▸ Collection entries
^^^^
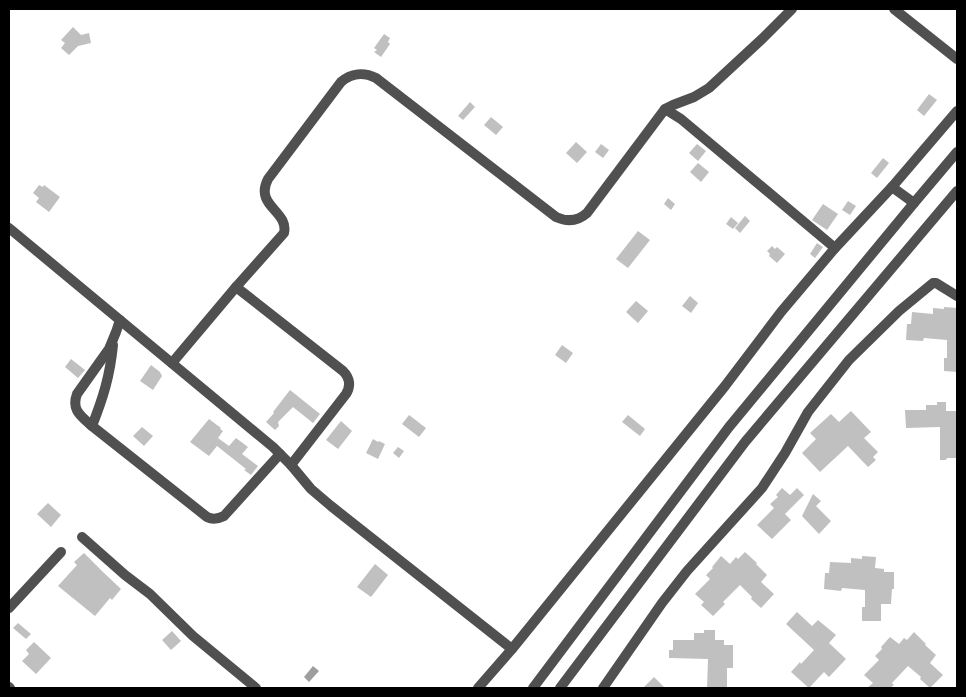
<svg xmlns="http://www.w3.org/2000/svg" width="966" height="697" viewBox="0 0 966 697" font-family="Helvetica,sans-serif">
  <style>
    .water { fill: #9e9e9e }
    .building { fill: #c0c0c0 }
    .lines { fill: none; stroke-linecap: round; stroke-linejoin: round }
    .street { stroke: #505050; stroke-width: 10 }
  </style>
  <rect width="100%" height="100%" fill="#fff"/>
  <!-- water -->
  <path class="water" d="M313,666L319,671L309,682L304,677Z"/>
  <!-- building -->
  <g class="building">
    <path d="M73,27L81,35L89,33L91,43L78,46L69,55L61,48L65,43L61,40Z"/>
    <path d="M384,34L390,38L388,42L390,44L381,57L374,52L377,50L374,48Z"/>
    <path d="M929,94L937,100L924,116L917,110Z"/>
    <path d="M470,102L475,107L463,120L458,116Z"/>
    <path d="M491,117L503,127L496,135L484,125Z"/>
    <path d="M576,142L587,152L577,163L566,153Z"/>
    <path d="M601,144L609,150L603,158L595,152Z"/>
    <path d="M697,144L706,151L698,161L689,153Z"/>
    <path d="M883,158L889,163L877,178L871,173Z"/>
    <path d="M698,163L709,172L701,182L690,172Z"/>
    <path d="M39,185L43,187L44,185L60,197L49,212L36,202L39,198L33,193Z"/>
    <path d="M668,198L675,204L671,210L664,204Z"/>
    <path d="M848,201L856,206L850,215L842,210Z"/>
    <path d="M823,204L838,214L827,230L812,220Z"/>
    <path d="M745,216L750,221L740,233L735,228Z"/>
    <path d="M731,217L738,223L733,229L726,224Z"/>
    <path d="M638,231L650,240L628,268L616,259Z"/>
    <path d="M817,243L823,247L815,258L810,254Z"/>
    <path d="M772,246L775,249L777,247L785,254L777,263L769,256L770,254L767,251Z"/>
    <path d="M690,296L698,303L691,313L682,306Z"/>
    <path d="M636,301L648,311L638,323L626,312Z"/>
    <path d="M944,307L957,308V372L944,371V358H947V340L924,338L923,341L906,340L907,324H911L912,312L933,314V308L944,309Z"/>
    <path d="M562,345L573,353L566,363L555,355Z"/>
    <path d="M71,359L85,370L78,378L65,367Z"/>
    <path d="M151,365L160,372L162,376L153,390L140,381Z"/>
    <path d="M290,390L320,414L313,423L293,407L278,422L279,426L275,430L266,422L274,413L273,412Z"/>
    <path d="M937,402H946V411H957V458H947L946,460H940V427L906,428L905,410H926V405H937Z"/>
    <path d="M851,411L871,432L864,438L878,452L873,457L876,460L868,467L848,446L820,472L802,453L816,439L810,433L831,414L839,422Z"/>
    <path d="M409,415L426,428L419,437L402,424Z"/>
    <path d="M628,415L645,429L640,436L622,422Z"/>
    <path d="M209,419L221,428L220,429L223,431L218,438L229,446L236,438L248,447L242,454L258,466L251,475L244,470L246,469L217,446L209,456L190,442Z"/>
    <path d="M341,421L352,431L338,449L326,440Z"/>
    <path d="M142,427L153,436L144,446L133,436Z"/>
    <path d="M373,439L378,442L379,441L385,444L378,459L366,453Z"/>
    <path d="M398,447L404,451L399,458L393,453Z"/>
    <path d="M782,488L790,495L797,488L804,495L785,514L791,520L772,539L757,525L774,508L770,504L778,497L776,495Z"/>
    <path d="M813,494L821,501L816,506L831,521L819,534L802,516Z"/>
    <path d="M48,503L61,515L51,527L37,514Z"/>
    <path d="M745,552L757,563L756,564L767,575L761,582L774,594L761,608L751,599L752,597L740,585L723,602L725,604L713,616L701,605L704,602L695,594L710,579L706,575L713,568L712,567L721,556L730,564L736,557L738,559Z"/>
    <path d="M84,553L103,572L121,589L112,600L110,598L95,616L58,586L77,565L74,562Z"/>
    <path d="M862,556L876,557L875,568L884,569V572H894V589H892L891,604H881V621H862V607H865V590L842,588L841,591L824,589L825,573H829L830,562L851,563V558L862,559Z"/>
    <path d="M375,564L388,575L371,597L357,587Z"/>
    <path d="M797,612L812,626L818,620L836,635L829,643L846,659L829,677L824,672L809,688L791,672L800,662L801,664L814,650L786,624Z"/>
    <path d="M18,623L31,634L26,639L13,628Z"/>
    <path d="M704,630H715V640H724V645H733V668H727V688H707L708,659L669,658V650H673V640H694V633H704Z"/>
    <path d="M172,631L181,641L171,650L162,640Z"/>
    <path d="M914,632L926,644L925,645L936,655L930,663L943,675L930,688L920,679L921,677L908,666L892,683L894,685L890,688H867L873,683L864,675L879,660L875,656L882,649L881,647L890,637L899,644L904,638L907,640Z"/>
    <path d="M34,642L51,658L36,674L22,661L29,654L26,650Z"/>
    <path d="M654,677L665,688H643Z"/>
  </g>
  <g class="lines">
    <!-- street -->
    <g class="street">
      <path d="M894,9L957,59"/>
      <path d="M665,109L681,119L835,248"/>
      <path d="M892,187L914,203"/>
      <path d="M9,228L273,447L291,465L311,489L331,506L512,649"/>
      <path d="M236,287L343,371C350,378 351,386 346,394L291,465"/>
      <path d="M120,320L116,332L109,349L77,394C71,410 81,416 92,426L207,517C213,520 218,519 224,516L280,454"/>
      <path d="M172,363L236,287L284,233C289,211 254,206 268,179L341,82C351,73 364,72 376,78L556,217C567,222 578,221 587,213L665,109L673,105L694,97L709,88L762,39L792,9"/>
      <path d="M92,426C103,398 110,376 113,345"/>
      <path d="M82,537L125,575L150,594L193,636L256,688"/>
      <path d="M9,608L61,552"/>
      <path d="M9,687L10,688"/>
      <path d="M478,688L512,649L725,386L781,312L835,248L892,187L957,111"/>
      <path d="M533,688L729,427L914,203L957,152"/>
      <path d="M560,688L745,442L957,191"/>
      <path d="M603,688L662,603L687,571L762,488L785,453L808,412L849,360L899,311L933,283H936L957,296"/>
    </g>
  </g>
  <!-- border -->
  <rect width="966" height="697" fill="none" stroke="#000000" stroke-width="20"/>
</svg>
^^^^
▸ Exercise
The answer must consist of every line from the entries that holds the string "lines".

▸ Answer area
    .lines { fill: none; stroke-linecap: round; stroke-linejoin: round }
  <g class="lines">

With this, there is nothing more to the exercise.